İsrail terör devleti Gazze’yi ve sakinlerini yerle bir etmeye devam ederken hayatımız rutin bir şekilde devam ediyor. Düşüncelerimizde herhangi bir değişiklik yok. Olsaydı, ibadetlerimiz, hayat tarzımız, yediğimiz, içtiğimiz şeyler değişirdi… Her şey aynı yerde değişen hiçbir şey yok… Yıllarca İslam ümmetinin birleşmesini ümit ederek bugüne geldik… Batı Osmanlıyı bin parçaya bölüp kendi elleriyle sınırları çizerek kurduğu devletçiklerden ve cumhuriyetlerden hala neyi beklediğimizi anlamış değilim… Batı, bir İslam medeniyetini oluşturup bin seneye bir arada yaşamış olan İslam dünyasını sadece haritada bölmekle kalmayıp, ırklara, farklı fikirlere ve mezheplere de bölmüştür… İslam dünyası zaten Sünni ve Şia olarak bölünmüştü ama; Batı bu iki fırkayı da her birini yüzlerce fırkaya böldü… Biz birleşene kadar bin sene geçer ama dünyada zulüm saçan, fitne yağdıran zalimlere karşı baltalarımızı alıp çıkmazsak halimiz çok perişan…

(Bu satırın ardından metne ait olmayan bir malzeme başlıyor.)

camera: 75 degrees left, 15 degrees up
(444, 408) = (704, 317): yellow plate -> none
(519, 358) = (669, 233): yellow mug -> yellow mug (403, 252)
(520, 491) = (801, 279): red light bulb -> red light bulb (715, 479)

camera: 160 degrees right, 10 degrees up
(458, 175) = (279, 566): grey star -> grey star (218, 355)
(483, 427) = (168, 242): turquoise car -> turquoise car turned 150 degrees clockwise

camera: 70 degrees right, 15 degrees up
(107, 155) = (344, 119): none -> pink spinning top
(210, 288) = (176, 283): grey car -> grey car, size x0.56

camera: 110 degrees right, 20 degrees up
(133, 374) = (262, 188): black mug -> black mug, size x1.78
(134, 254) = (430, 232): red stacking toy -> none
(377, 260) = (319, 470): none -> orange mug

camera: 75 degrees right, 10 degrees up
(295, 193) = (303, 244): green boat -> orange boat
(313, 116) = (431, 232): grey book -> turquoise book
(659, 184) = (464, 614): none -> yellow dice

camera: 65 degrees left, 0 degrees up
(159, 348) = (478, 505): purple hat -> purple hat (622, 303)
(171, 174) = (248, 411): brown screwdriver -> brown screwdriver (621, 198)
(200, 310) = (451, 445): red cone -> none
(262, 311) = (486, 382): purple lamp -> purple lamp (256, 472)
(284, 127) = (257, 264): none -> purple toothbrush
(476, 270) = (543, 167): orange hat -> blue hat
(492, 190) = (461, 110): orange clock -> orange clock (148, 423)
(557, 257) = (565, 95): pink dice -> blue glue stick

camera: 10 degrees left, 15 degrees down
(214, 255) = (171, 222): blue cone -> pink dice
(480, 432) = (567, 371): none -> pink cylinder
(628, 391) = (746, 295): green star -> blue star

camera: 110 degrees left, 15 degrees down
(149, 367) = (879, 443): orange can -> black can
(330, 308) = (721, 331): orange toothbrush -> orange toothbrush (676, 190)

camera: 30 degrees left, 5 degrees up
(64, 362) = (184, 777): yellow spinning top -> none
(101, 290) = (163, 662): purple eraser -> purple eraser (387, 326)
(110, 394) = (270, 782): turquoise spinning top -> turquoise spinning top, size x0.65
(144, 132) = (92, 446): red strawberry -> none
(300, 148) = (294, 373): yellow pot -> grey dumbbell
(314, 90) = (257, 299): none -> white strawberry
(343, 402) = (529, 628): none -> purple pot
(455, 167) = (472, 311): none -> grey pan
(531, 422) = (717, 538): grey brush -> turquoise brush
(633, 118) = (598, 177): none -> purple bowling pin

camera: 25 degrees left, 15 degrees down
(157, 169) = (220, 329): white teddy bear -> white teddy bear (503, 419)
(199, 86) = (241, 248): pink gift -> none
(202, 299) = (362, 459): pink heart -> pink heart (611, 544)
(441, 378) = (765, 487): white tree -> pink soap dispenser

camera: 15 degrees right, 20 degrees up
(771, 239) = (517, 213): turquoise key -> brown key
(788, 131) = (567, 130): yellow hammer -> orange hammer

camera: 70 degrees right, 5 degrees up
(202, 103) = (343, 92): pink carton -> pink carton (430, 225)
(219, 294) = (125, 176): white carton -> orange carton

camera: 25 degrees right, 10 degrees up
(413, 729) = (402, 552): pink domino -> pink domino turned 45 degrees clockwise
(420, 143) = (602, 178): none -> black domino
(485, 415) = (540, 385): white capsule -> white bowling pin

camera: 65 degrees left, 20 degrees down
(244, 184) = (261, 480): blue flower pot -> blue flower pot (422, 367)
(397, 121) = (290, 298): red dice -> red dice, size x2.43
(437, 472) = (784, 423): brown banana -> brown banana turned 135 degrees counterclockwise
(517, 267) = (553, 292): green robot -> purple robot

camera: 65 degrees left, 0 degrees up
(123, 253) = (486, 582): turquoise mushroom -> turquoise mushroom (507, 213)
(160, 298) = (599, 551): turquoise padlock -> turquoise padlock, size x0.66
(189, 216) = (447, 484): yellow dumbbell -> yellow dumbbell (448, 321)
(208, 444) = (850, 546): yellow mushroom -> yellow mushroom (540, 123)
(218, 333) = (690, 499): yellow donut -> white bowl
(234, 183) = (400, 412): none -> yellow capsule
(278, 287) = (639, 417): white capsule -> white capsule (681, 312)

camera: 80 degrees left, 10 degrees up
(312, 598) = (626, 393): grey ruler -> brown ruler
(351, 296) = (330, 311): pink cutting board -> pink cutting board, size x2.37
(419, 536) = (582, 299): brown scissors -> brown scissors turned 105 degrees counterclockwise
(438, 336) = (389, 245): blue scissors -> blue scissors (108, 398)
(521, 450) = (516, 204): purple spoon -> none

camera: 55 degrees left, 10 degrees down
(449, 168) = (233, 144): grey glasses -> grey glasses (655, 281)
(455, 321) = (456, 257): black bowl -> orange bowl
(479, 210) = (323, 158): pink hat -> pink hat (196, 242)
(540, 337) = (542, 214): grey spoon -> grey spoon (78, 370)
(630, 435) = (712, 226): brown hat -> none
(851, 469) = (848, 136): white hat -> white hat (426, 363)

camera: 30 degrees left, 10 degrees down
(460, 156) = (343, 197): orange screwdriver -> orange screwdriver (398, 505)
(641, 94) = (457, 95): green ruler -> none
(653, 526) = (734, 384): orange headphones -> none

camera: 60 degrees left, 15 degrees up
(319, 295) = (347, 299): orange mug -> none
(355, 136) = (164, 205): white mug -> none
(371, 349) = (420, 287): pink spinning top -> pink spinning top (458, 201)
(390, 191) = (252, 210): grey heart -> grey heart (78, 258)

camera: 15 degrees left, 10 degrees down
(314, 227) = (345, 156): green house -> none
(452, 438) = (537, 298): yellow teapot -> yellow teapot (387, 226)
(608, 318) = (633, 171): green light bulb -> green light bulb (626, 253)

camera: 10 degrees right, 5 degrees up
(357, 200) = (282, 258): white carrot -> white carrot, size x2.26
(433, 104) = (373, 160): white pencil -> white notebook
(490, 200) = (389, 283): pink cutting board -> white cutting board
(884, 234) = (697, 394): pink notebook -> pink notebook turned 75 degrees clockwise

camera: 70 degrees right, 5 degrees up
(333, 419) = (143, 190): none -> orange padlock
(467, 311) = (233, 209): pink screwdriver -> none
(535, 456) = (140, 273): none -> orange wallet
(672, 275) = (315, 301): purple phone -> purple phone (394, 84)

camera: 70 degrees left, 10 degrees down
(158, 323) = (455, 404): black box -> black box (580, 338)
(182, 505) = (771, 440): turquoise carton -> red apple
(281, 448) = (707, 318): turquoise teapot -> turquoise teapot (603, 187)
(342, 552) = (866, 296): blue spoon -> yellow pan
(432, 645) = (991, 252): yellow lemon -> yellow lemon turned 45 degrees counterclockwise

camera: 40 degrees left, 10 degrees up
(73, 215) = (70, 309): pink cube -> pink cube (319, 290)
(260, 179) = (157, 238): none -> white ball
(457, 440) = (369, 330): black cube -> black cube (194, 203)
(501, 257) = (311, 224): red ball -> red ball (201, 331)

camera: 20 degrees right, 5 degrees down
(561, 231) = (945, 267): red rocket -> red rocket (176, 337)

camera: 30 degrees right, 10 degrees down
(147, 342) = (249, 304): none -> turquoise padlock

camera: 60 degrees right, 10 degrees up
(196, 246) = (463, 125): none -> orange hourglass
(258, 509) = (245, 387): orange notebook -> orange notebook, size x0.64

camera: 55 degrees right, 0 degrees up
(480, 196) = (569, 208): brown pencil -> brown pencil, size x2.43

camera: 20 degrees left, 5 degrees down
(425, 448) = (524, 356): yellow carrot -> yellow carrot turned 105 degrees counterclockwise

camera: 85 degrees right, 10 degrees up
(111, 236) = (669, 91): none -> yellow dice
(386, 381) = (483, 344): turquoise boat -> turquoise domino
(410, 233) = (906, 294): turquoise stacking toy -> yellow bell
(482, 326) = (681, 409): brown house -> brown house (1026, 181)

Hz. Peygamberimizin zamanında yiyecek ve içecek malzemeleriyle birlikte Hayber Kalelerine sığınan Yahudiler, Peygamberimiz (sav)'in yiyecek ve içeceği bitince gitmesini beklediler. Hayber Kaleleri sağlam ve yüksek yerlerdeydi… Ok atarsan ulaşmaz, taş atarsan ulaşmaz, bağırırsan sesin ulaşmaz. Hayber’i yıkamadılar, Hayber fethedilemedi. İslam ordusu günlerce bekledi. Ancak Yahudiler kaleyi terk etmediler. Müslümanların malzemeleri azalıyor ve moralleri sınanıyordu. Günlerce beklediler. Ama boşuna! Bu uzun bekleyişin ardından Peygamber Efendimiz (sav) bir strateji geliştirdi. Yahudilerin Hurma ağaçları kesilecek. Hayber Yahudilerinin ekonomisini oluşturan hurmalar birer birer kesilecek, kaderleri çökecek, gelecekleri mahvolacaktı. Çünkü Yahudiler için para, zenginlik ve refah her şeydi. Ağaçların kesilmesi Yahudilerin psikolojisini bozdu. Zira hurma ağaçları kesildikten sonra burada kalmanın bir anlamı yoktu. Neticede Hayber fethedildi, anlaşma yapıldı ve Yahudiler Hayber/Fedek arazilerini ücret karşılığı işletmeye razı oldular. Eğer o "Hayber Savaşı"na katılmak istiyorsanız siz de bir Yahudi ağacı kesin! Siz de Peygamber Efendimiz (sav)'in stratejisini takip edebilirsiniz! Baltalarınızı alın ve Yahudi ağaçlarını kesin!
Nasıl mı?
Anlatayım efendim… Evinize giren her Yahudi malı bir ağaçtır. Kullandığınız her Yahudi deterjanı bir ağaçtır. İçtiğiniz her kola bir ağaçtır. İçtiğiniz her Yahudi suyu bir ağaçtır. Coca-cola, Pepsi, Fanta, Drops, Hacı Şakirler, Ariel Matikler, Algidalar, Domitoslar, Danones vs. her biri birer ağaçtır. Hayber Savaşı'na katılmak ister misiniz? O halde boykot baltanızı alın ve “Yahudi ağaçlarını” kesin. Rabbimiz, en ufak bir iyilik yapanın bile mükâfatlandırılacağını söylüyor! Bugün hiç yorulmadan bunu yapabiliriz… Bu küçük bir şey değildir… Bu büyük bir cihattır… Boykot çalışmalarımızın azaldığını görmek gerçekten üzücü bir şey. Bugün bizim yapabileceğimiz şey ve gerçekten bir netice vereceği şey de bilinçli yaptığımız boykottur. Bir Müslüman olarak bu cihada katılmak her bir Müslümanın borcudur. Yahudi ağaçlarını kesmekle kalmayalım, kökünü de kurutalım. Kim bilir yeniden çıkarlar… Gazze bizim toprağımız ve biz Müslümanız… Hz. Peygamberimizin (sav) stratejisini ihya edelim ve Yahudileri geldikleri yere gönderelim… İslam ülkeleri bir şey yapacak, şu saldırırsa iyi olurdu, bu saldırırsa iyi olurdu gibi yorumlar Yahudilere hiçbir zarar vermiyor. Sözlerimiz ulaşmıyor ve dinlenmiyor, füzelerimiz ulaşmıyor, yıllarca taş attık geri atıldı. Yahudi ağaçlarını keselim, hatırlatalım Hayber günlerini… Gazze’ye selam, direnişe devam!